We both mostly do research about how people use online interactive websites. One property that most of these systems have is known as the “powerlaw of participation” — the distribution of the number of contributions from each person follows a powerlaw. This mean that a few people contribution a TON and many, many people are in the “long tail” and contribute very rarely. For example, Facebook posts and twitter posts both have this distribution, as do comments on blogs and many other forms of user contribution online.
This distribution has proven to be a problem when we analyze individual behavior. The basic problem is that we’d like to account for the fact that we have repeated data from many users, but a large number of users only have 1 or 2 data points. For example, Lian
recently analyzed data about monetary contributions on the website Spot.Us and in her dataset, over 70% of the contributions were the sole contribution of the contributor. One of my past analyses of tags on delicious.com found similar patterns, with large numbers of tags being used only once or twice.

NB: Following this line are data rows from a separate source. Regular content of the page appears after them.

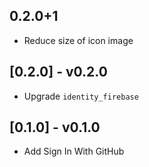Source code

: ## 0.2.0+1

* Reduce size of icon image

## [0.2.0] - v0.2.0

* Upgrade `identity_firebase`

## [0.1.0] - v0.1.0

* Add Sign In With GitHub
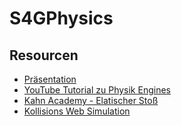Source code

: # S4GPhysics

## Resourcen

- [Präsentation](https://docs.google.com/presentation/d/19oNY6z89e7N4Q9QakTrmc-JPCq3F6PXCDok_Mt5LIbU/edit?usp=sharing)
- [YouTube Tutorial zu Physik Engines](https://www.youtube.com/watch?v=3Oay1YxkP5c&list=PLEETnX-uPtBXm1KEr_2zQ6K_0hoGH6JJ0)
- [Kahn Academy - Elatischer Stoß](https://www.khanacademy.org/science/physics/linear-momentum/elastic-and-inelastic-collisions/a/what-are-elastic-and-inelastic-collisions)
- [Kollisions Web Simulation](http://www.physicsclassroom.com/Physics-Interactives/Momentum-and-Collisions/Collision-Carts/Collision-Carts-Interactive)
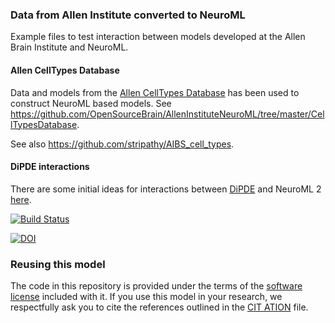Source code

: ### Data from Allen Institute converted to NeuroML

Example files to test interaction between models developed at the Allen Brain Institute and NeuroML.

#### Allen CellTypes Database
 
Data and models from the [Allen CellTypes Database](http://celltypes.brain-map.org/) has been used to 
construct NeuroML based models. See https://github.com/OpenSourceBrain/AllenInstituteNeuroML/tree/master/CellTypesDatabase.

See also https://github.com/stripathy/AIBS_cell_types. 


#### DiPDE interactions

There are some initial ideas for interactions between [DiPDE](http://alleninstitute.github.io/dipde/) and 
NeuroML 2 [here](https://github.com/OpenSourceBrain/AllenInstituteNeuroML/tree/master/DiPDE).

[![Build Status](https://travis-ci.org/OpenSourceBrain/AllenInstituteNeuroML.svg?branch=master)](https://travis-ci.org/OpenSourceBrain/AllenInstituteNeuroML)

[![DOI](https://www.zenodo.org/badge/23345839.svg)](https://www.zenodo.org/badge/latestdoi/23345839)


### Reusing this model

The code in this repository is provided under the terms of the [software license](LICENSE) included with it. If you use this model in your research, we respectfully ask you to cite the references outlined in the [CIT
ATION](CITATION.md) file.

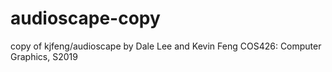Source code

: # audioscape-copy
copy of kjfeng/audioscape
by Dale Lee and Kevin Feng
COS426: Computer Graphics, S2019
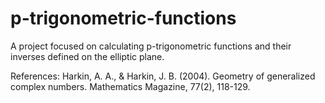 # p-trigonometric-functions
A project focused on calculating p-trigonometric functions and their inverses defined on the elliptic plane.

References:
Harkin, A. A., & Harkin, J. B. (2004). Geometry of generalized complex numbers. Mathematics Magazine, 77(2), 118-129.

How would you analyze this, taking advantage of the knowledge that some data points are the same individual? Some thoughts we’ve had:
1. Use a hierarchical model with contributions nested within people. (AKA use a random effect for people) But this has problems when the majority of people only have exactly one data point?

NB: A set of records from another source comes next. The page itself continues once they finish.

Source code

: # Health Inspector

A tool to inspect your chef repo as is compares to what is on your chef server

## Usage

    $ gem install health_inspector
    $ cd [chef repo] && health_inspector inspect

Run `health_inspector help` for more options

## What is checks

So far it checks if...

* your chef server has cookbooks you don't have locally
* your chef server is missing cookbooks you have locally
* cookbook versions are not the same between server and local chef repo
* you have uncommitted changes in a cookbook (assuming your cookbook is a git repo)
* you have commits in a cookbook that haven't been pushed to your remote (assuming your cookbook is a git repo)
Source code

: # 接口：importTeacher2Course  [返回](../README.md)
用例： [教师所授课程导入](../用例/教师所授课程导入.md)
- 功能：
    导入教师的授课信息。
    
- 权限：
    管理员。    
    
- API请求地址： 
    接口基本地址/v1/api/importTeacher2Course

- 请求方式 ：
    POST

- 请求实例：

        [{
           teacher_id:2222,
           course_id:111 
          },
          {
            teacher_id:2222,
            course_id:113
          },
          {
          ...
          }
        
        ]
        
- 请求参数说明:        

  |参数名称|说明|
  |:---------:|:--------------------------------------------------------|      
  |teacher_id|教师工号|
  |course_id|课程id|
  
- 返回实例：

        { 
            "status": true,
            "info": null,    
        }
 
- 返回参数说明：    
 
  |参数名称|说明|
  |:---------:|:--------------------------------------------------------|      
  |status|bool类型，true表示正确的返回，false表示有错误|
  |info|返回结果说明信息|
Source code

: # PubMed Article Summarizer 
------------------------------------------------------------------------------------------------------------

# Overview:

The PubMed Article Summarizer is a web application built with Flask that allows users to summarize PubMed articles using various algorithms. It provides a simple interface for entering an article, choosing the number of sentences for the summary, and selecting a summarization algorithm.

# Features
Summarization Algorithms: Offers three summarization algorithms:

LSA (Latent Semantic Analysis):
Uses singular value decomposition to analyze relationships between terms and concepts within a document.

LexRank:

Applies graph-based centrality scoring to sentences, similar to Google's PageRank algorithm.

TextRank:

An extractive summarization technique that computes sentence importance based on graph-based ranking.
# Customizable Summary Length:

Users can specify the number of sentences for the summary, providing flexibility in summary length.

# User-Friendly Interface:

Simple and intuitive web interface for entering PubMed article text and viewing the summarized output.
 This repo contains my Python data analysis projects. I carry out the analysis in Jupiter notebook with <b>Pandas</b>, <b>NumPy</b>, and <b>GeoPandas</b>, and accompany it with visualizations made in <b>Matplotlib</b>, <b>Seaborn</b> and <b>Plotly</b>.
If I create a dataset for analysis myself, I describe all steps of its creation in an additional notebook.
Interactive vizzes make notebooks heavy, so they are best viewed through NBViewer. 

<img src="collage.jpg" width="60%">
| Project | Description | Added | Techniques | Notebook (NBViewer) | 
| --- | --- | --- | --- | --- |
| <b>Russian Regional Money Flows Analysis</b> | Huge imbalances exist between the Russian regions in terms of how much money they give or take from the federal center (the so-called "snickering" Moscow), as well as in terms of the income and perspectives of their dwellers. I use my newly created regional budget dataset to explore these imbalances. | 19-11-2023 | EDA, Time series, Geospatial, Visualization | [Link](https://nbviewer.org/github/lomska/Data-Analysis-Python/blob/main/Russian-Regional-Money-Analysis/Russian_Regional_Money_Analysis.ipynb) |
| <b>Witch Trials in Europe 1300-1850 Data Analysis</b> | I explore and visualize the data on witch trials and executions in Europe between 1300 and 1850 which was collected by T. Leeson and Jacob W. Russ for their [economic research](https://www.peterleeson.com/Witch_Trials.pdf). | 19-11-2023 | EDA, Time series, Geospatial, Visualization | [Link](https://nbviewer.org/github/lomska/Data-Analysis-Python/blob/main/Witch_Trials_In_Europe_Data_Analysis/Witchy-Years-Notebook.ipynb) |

2. Only analyze the first contribution from each person. This is what Lian ended up doing with her Spot.Us data, but this is throwing away lots of valuable and interesting data. Indeed, with a powerlaw, a large percentage of the data points come from the few high
3. Use a hierarchical model with contributions nested within people, but lump all of the “low contributors” into a single large category.
This is what I did for my analysis of delicious tagging data, but it was unsatisfying because the relationship between data points in that category is different than the relationship between data points in the other categories (which each represent one individual).

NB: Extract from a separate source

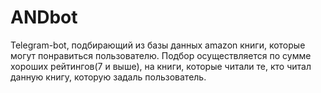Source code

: # ANDbot
Telegram-bot, подбирающий из базы данных amazon книги, которые могут понравиться пользователю. Подбор осуществляется по сумме хороших рейтингов(7 и выше), на книги, которые читали те, кто читал данную книгу, которую задаль пользователь.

We find that this problem appears over and over in our research, and were wondering if you have any thoughts about how to address it intelligently.
My reply: Do option 1. It’s fine that the majority of people have exactly one data point. (Hey, sometimes my advice is less nuanced than you might expect!)
Also use some other predictors in your model. Here are some free ones:
- A person-level predictor which is the total number of contributions from that person. (Or maybe the logarithm or reciprocal of this total number or will work better as a predictor in a linear model.)
- If the contributions are time-ordered, the reciprocal of the time ranking of the contribution (so if someone has 3 contributions, this predictor will be 1, 1/2, and 1/3 for his or her contributions). This will catch if there is anything going on when people post a lot of times, if their first few posts are different.
- Any other person-level data you have.
The idea is that the multilevel analysis is not an end in itself; rather, it’s a tool to take away your worries and allow you do to some real modeling.